Johnkehster · 2 years ago
Burnout is, truth be told, a dead-end... You studied, dreamed of working on projects, wanted to gain experience, create something of your own, become independent, and earn income from your brainchild - be it a game, utility, program, or something else. However, in the end, you realized that years were passing by, and the project to become your own boss didn't materialize. The fear of losing your job instills panic, as your brain at a cognitive level calculates that you've literally spent too much of your own time on learning and working for someone else. You've sold a considerable amount of your time to others for a coin, and now you find yourself at an impasse. Yes, this is life at 40+. Even if you become an encyclopedia, your time becomes cheap because the time of young, ambitious people is considered precious. It's like being charged printer cartridges while you're already an old printer barely printing. So burnout is the result of selling so much time that doing something for yourself to take a break and generate income, becoming your own boss, has slipped away. You didn't become a genius because you exchanged everything possible for money, and there needed to be a balance. Thirty percent of the income from your sold time should have been saved for your own time to work on your projects instead of squandering it!
tacostakohashi · 2 years ago
I haven't really found swapping teams or companies to be particularly effective. Within a company, often every team has the same basic tools, workflows, and problems that come from the top.

I guess you need to really analyze what isn't working for you, and then try to fix that. In my case, I still like the programming/problem solving aspect, but I have no interest in scrum calls, sprint planning, elaborate frameworks and build pipelines, and all the other pervasive meta-work.

I think my burnout will persist until I can get away from that, possibly my changing career tracks altogether.

gorfot · 2 years ago
Laziness Implies not having a 'valid' reason to do some work. I think of being burned out as being 'drained' by cognitive / emotional load to the extend that your (hormonal, emotional, cognitive etc) system is continously out of whack; which in turn affects your ability to work.

Discomfort, disinterest, boredom etc play into this of course.

That said, why not change things up if you feel so bad? make sure to include other measures to help your mindstate (exercise, vit d, therapy, social life etc). Don't see it as a single problem and one-time fix though. Wether you are burnt out or not, it's worth doing what you can in selfcare.

swman · 2 years ago
No. If I’m burned out I go until I’m turned into ash.

I spent the last 30 hours getting something to work. I took a couple of walks, cooked some food, but kept going back to the problem.

Now that I fixed the issue I’m feeling down because tomorrow I’m going to jump back into the fire to take on the next problems.

I have no other choice.
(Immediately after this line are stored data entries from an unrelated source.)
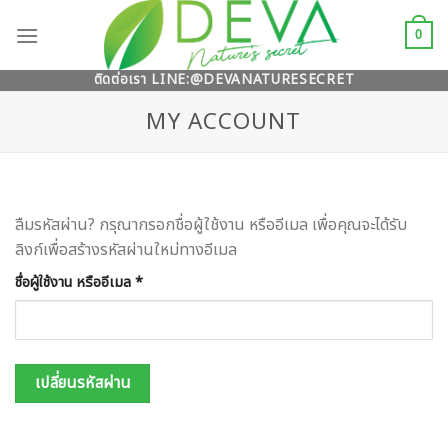
Skip
to
0
content
ติดต่อเรา LINE:
@DEVANATURESECRET
MY ACCOUNT
ลืมรหัสผ่าน? กรุณากรอกชื่อผู้ใช้งาน หรืออีเมล เพื่อคุณจะได้รับ
ลิงก์เพื่อสร้างรหัสผ่านใหม่ทางอีเมล
ต้องการ
ชื่อผู้ใช้งาน หรืออีเมล
*
เปลี่ยนรหัสผ่าน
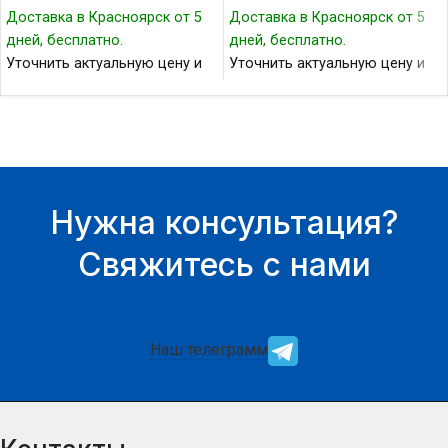
Доставка в Красноярск от 5
Доставка в Красноярск от 5
дней, бесплатно.
дней, бесплатно.
Уточнить актуальную цену и
Уточнить актуальную цену и
наличие товара Вы можете у
наличие товара Вы можете у
нашего менеджера.
нашего менеджера.
Нужна консультация?
Свяжитесь с нами
Наш телеграмм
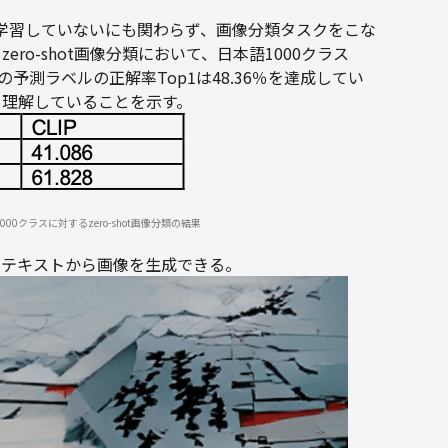
して学習していないにも関わらず、画像分類タスクをこな
ro-shot画像分類において、日本語1000クラス
位の予測ラベルの正解率Top1は48.36％を達成してい
を理解していることを示す。
 setの1000クラスに対するzero-shot画像分類の結果
、テキストから画像を生成できる。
I love it. But this is how it is.

Jensson · 2 years ago
Sounds like you are burning yourself out rather than you already being burned out.
pawelduda · 2 years ago
Swapping teams or changing job is always better idea than trying to push through the burnout if you don't see it change anytime soon. Also, anything above 8h on a regular basis is a bit too much and it works until it doesn't.
toomuchtodo · 2 years ago
You can suffer from depression and procrastinate. Procrastination is an emotional response.

Was solved for me by getting fired, but I lucked out and my career improved significantly because of that event. Hope you find a path forward, you will survive.